Given instruction:
Collect every line in the listing below that contains the string "rTCa". Case counts.

Excerpted data:
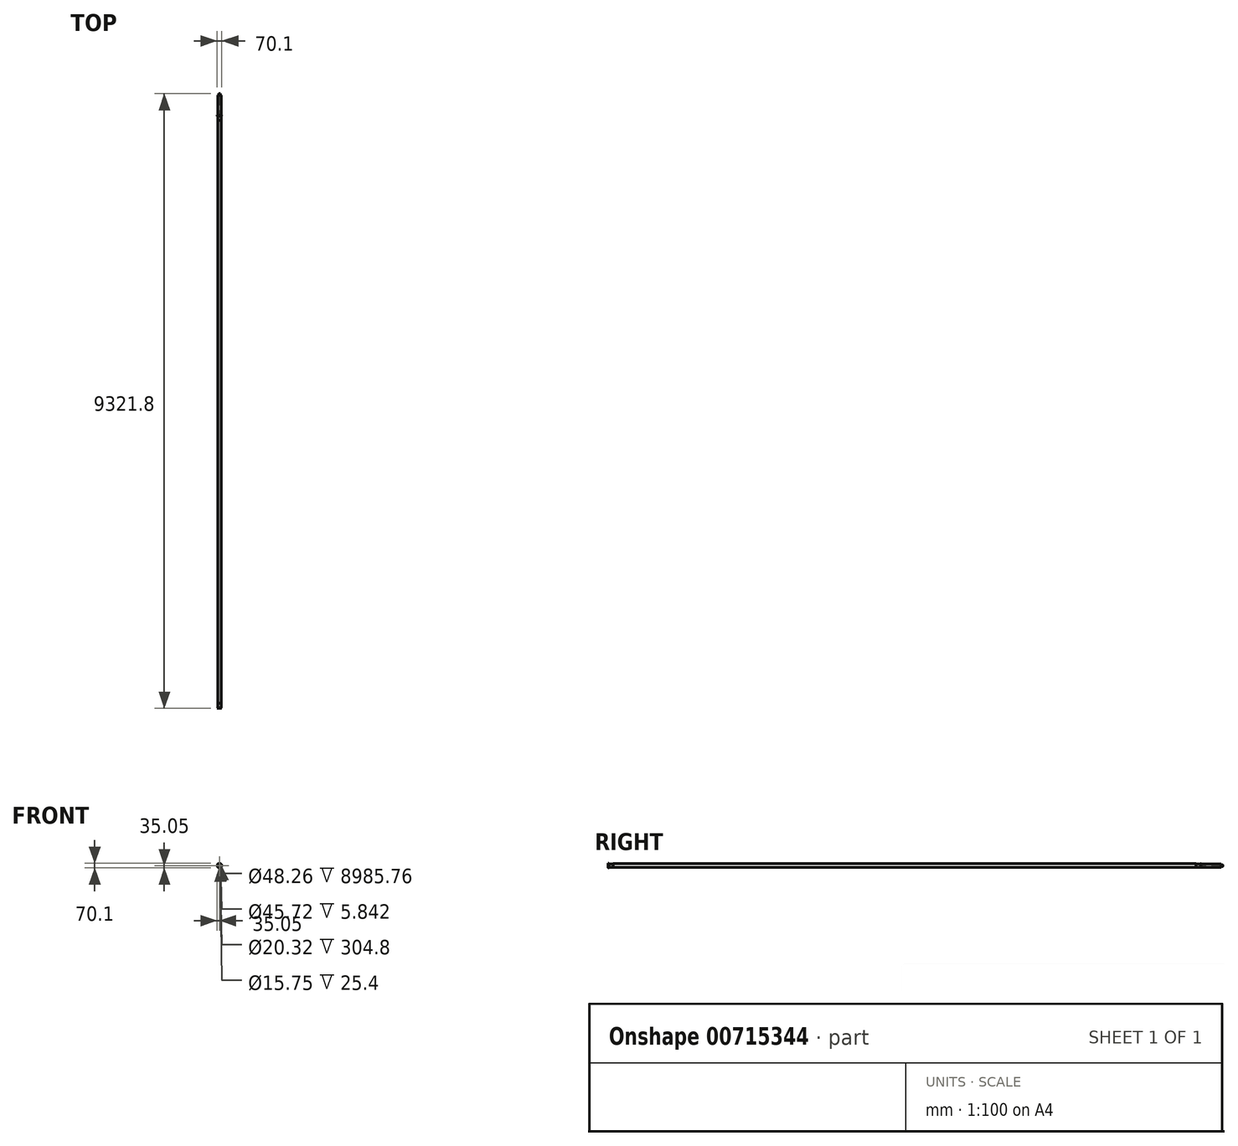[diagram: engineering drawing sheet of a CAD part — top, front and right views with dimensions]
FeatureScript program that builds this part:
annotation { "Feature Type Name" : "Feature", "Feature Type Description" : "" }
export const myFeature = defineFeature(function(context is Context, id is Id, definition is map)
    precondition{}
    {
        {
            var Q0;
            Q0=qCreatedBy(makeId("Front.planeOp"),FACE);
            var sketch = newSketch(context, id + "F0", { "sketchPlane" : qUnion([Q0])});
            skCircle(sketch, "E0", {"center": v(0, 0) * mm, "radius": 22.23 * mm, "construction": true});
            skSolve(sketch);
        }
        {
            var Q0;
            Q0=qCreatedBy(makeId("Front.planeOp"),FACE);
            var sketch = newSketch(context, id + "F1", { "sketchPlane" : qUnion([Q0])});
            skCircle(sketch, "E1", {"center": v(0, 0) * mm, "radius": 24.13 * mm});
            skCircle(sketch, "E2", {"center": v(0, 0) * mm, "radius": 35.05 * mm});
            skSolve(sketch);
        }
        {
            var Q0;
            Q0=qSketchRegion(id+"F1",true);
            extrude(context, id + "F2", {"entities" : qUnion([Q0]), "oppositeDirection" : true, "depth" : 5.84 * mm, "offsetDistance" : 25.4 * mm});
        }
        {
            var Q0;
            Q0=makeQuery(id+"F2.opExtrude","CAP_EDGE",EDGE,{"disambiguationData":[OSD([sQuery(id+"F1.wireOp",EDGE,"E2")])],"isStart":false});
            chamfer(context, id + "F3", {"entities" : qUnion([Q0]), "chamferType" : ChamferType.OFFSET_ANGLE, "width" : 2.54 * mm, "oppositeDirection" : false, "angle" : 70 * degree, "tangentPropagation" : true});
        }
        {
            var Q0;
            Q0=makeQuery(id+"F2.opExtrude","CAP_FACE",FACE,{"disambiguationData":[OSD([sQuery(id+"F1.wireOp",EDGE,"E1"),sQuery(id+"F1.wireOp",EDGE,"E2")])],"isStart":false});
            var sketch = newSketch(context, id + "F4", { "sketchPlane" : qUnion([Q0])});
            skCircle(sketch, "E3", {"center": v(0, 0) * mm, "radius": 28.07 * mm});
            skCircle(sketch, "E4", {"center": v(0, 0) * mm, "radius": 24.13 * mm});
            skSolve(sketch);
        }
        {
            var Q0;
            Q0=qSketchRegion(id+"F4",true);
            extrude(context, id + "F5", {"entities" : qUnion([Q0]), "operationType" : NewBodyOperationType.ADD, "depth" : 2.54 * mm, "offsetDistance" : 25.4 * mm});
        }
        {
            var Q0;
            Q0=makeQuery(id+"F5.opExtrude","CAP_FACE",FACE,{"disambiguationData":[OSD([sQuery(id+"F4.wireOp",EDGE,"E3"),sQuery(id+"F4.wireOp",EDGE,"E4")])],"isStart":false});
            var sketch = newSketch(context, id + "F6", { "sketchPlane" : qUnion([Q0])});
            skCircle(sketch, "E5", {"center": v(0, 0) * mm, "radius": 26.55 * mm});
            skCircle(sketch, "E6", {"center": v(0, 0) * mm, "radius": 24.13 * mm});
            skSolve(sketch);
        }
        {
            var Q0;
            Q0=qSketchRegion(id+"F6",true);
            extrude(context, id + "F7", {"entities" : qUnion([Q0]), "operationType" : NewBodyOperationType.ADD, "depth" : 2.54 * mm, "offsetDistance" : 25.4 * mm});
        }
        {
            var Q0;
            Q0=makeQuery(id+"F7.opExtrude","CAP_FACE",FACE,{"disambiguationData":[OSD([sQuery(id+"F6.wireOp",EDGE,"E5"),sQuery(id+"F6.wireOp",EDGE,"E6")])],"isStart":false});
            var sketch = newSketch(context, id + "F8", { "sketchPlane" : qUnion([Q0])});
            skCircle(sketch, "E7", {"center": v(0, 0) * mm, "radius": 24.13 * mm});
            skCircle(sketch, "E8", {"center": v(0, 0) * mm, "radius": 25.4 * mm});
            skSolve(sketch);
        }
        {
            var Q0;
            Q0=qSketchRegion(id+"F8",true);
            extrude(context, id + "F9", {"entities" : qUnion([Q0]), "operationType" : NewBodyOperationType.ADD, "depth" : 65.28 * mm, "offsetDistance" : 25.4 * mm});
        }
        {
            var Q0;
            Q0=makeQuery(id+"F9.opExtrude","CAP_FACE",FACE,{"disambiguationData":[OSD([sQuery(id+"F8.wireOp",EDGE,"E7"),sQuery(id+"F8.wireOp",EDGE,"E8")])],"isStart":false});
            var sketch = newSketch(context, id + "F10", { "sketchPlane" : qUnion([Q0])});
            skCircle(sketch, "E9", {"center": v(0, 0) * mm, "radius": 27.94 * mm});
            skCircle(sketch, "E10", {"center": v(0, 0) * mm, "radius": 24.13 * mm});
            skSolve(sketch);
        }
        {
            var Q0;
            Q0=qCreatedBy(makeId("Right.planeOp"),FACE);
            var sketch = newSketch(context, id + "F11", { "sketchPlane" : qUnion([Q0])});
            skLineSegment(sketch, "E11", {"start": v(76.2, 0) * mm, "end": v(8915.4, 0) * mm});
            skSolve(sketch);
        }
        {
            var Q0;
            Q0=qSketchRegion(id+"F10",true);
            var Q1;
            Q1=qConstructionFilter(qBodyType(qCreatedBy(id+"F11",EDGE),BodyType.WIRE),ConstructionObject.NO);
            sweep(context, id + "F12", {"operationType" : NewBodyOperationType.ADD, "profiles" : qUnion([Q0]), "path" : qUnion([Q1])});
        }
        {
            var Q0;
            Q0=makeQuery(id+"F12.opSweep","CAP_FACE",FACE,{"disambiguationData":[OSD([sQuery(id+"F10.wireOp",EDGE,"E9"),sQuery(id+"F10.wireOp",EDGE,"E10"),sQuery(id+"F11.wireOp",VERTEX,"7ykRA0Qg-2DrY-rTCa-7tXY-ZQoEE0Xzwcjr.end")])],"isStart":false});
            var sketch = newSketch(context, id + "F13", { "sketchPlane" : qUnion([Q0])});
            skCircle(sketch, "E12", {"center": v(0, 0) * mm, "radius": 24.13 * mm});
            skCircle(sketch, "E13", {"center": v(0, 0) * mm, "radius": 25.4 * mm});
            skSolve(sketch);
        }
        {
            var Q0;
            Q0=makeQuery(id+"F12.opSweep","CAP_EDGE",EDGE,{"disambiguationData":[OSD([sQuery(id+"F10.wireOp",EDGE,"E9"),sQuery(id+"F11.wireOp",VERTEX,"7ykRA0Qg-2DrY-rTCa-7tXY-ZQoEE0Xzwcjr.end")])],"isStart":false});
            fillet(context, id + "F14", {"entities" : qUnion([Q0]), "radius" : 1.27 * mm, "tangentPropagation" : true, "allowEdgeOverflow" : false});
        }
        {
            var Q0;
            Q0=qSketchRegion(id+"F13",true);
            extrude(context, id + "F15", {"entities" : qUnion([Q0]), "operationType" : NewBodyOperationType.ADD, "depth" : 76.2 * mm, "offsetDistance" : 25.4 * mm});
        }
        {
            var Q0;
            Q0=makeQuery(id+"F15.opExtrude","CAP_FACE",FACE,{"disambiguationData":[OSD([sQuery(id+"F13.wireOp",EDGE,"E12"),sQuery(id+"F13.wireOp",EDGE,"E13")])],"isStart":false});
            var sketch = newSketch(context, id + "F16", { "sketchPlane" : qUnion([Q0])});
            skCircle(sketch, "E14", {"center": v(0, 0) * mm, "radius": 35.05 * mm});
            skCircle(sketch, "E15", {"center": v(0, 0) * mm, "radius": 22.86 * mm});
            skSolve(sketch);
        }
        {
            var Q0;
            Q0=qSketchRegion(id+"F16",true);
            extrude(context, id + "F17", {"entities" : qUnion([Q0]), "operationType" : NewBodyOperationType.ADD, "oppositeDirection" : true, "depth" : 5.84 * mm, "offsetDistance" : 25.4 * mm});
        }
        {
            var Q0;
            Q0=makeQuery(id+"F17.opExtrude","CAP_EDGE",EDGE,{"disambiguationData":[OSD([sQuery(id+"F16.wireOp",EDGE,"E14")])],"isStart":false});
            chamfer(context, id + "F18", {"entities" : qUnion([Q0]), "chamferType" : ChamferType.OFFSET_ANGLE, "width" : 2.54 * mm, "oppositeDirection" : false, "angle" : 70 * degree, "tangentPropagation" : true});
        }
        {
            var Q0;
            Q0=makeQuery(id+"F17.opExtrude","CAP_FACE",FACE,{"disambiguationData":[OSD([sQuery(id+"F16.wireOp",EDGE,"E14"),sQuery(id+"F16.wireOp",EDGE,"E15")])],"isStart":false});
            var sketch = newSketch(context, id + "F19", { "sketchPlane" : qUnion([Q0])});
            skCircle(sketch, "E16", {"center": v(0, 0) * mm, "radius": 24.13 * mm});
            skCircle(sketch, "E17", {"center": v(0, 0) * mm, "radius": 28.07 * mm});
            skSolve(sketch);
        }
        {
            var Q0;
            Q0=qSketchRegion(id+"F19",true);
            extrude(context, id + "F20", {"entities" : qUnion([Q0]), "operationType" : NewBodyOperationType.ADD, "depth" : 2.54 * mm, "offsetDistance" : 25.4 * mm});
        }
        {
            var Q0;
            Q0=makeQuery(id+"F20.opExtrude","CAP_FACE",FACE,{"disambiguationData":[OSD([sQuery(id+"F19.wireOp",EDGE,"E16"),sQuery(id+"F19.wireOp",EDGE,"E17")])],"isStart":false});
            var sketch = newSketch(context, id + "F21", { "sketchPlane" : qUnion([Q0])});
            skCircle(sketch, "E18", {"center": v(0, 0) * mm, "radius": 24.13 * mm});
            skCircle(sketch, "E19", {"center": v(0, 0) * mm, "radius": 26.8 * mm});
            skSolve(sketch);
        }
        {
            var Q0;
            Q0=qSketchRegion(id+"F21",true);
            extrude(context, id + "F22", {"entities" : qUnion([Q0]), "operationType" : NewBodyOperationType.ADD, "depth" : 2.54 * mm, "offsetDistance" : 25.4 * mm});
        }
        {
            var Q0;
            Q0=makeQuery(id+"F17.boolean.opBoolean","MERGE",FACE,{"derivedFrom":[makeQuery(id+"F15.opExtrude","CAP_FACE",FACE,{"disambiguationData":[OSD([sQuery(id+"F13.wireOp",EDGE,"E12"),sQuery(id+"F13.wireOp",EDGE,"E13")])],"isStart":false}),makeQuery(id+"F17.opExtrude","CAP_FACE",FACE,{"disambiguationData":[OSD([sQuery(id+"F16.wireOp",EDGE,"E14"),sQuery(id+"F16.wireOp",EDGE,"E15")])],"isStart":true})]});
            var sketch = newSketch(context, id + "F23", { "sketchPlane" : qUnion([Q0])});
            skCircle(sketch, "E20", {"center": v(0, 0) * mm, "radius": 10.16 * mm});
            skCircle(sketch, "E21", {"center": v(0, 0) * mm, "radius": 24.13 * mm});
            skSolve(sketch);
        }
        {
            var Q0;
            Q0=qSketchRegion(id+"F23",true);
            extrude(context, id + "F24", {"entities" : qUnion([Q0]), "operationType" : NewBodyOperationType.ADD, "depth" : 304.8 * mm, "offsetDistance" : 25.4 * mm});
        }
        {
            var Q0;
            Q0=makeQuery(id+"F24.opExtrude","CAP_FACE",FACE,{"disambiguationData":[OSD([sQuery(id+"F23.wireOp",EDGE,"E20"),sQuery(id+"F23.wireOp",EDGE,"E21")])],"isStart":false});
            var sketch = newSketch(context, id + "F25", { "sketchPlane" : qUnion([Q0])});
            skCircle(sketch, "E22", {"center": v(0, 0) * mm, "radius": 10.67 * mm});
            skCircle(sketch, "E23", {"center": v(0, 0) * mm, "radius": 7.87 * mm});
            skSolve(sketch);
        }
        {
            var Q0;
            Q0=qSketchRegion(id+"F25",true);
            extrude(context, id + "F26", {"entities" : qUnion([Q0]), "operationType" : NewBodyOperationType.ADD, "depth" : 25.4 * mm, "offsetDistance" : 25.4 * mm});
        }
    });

Output of the task:
            Q0=makeQuery(id+"F12.opSweep","CAP_FACE",FACE,{"disambiguationData":[OSD([sQuery(id+"F10.wireOp",EDGE,"E9"),sQuery(id+"F10.wireOp",EDGE,"E10"),sQuery(id+"F11.wireOp",VERTEX,"7ykRA0Qg-2DrY-rTCa-7tXY-ZQoEE0Xzwcjr.end")])],"isStart":false});
            Q0=makeQuery(id+"F12.opSweep","CAP_EDGE",EDGE,{"disambiguationData":[OSD([sQuery(id+"F10.wireOp",EDGE,"E9"),sQuery(id+"F11.wireOp",VERTEX,"7ykRA0Qg-2DrY-rTCa-7tXY-ZQoEE0Xzwcjr.end")])],"isStart":false});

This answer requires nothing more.